Docker & Containerization Guide – OpenSource Tech Guides

1. Core Containerization Concepts

Understanding the foundations: containers vs VMs, images, layers, and the Docker ecosystem.

Containers vs Virtual Machines

Containers share the host OS kernel, making them lightweight and fast to start. VMs include full OS, requiring more resources but providing stronger isolation.

Container: Process-level isolation, shared kernel
VM: Hardware-level virtualization, full OS
Startup: Containers (seconds) vs VMs (minutes)
Resource usage: Containers 10-100MB vs VMs 1-10GB+

Architecture

Images and Layers

Docker images are built from read-only layers. Each Dockerfile instruction creates a new layer, enabling efficient storage and distribution.
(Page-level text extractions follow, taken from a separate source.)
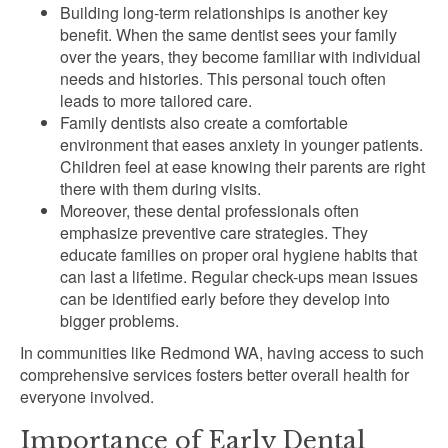
Building long-term relationships is another key
benefit. When the same dentist sees your family
over the years, they become familiar with individual
needs and histories. This personal touch often
leads to more tailored care.
Family dentists also create a comfortable
environment that eases anxiety in younger patients.
Children feel at ease knowing their parents are right
there with them during visits.
Moreover, these dental professionals often
emphasize preventive care strategies. They
educate families on proper oral hygiene habits that
can last a lifetime. Regular check-ups mean issues
can be identified early before they develop into
bigger problems.
In communities like Redmond WA, having access to such
comprehensive services fosters better overall health for
everyone involved.
Importance of Early Dental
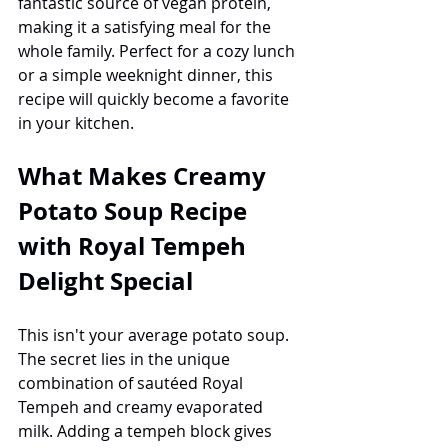
fantastic source of vegan protein, 
making it a satisfying meal for the 
whole family. Perfect for a cozy lunch 
or a simple weeknight dinner, this 
recipe will quickly become a favorite 
in your kitchen.
What Makes Creamy 
Potato Soup Recipe 
with Royal Tempeh 
Delight Special
This isn't your average potato soup. 
The secret lies in the unique 
combination of sautéed Royal 
Tempeh and creamy evaporated 
milk. Adding a tempeh block gives 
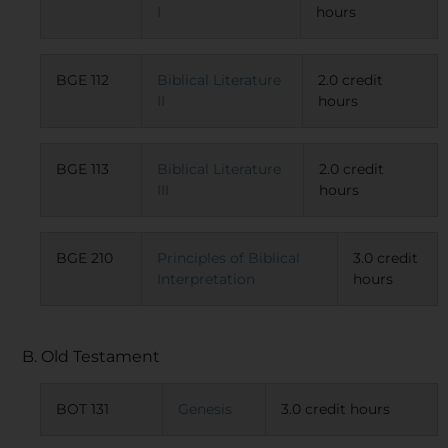
I
hours
BGE 112
Biblical Literature
2.0 credit
II
hours
BGE 113
Biblical Literature
2.0 credit
III
hours
BGE 210
Principles of Biblical
3.0 credit
Interpretation
hours
B. Old Testament
BOT 131
Genesis
3.0 credit hours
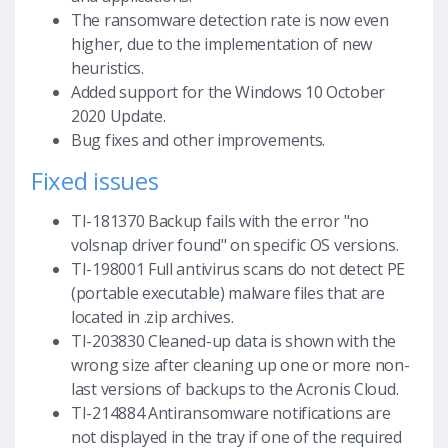
The ransomware detection rate is now even
higher, due to the implementation of new
heuristics.
Added support for the Windows 10 October
2020 Update.
Bug fixes and other improvements.
Fixed issues
TI-181370 Backup fails with the error "no
volsnap driver found" on specific OS versions.
TI-198001 Full antivirus scans do not detect PE
(portable executable) malware files that are
located in .zip archives.
TI-203830 Cleaned-up data is shown with the
wrong size after cleaning up one or more non-
last versions of backups to the Acronis Cloud.
TI-214884 Antiransomware notifications are
not displayed in the tray if one of the required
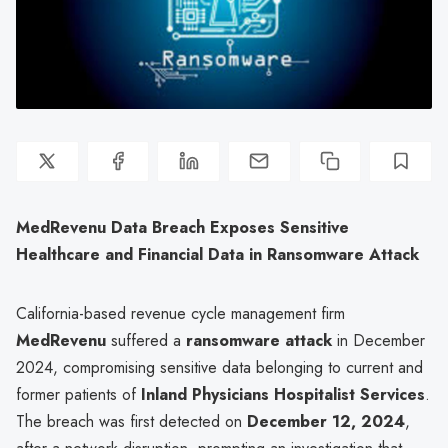
MedRevenu Data Breach Exposes Sensitive
Healthcare and Financial Data in Ransomware Attack
California-based revenue cycle management firm
MedRevenu
suffered a
ransomware attack
in December
2024, compromising sensitive data belonging to current and
former patients of
Inland Physicians Hospitalist Services
.
The breach was first detected on
December 12, 2024
,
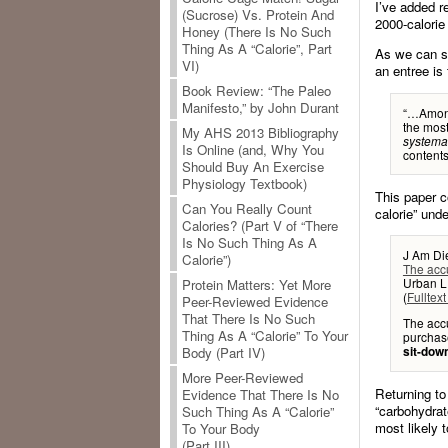
I’ve added r
(Sucrose) Vs. Protein And
2000-calorie
Honey (There Is No Such
Thing As A “Calorie”, Part
As we can se
VI)
an entree is
Book Review: “The Paleo
Manifesto,” by John Durant
“…Among
the most
My AHS 2013 Bibliography
systemat
Is Online (and, Why You
contents
Should Buy An Exercise
Physiology Textbook)
This paper c
Can You Really Count
calorie” und
Calories? (Part V of “There
Is No Such Thing As A
J Am Die
Calorie”)
The accu
Urban L
Protein Matters: Yet More
(
Fulltext
Peer-Reviewed Evidence
That There Is No Such
The accu
Thing As A “Calorie” To Your
purchas
sit-dow
Body (Part IV)
More Peer-Reviewed
Returning t
Evidence That There Is No
“carbohydrat
Such Thing As A “Calorie”
most likely t
To Your Body
(Part III)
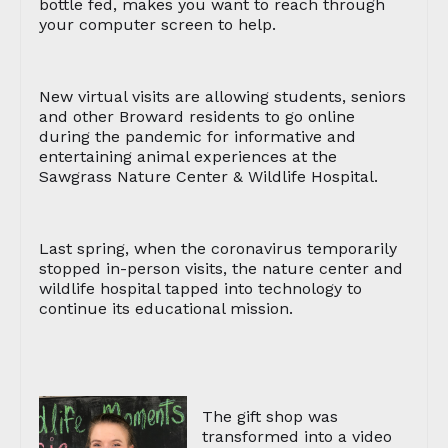
bottle fed, makes you want to reach through
your computer screen to help.
New virtual visits are allowing students, seniors
and other Broward residents to go online
during the pandemic for informative and
entertaining animal experiences at the
Sawgrass Nature Center & Wildlife Hospital.
Last spring, when the coronavirus temporarily
stopped in-person visits, the nature center and
wildlife hospital tapped into technology to
continue its educational mission.
The gift shop was
transformed into a video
Base layer: Usually OS (alpine, ubuntu, scratch)
Application layers: Dependencies, code, configuration
Layer caching: Unchanged layers reused across builds
Registry: Docker Hub, ECR, GCR for image storage

Storage

Container Runtime

Docker Engine manages container lifecycle: creation, execution, networking, and resource allocation through containerd and runc.

Docker Daemon: Background service managing containers
containerd: High-level runtime handling images
runc: Low-level runtime executing containers
OCI Standard: Open Container Initiative specifications

Runtime

Networking Fundamentals

Docker provides multiple networking modes for container communication: bridge, host, overlay, and custom networks.

Bridge: Default isolated network with port mapping
Host: Container uses host network directly
Overlay: Multi-host networking for swarm clusters
Custom networks: User-defined bridges with DNS

Networking

Data Persistence

Containers are ephemeral by design. Use volumes and bind mounts for persistent data storage across container lifecycles.

Volumes: Docker-managed storage, preferred method
Bind mounts: Host filesystem paths mounted in container
tmpfs: In-memory storage for temporary data
Named volumes: Shareable between containers

Storage

Container Lifecycle

Understanding states: created, running, paused, stopped, and the commands to manage transitions between these states.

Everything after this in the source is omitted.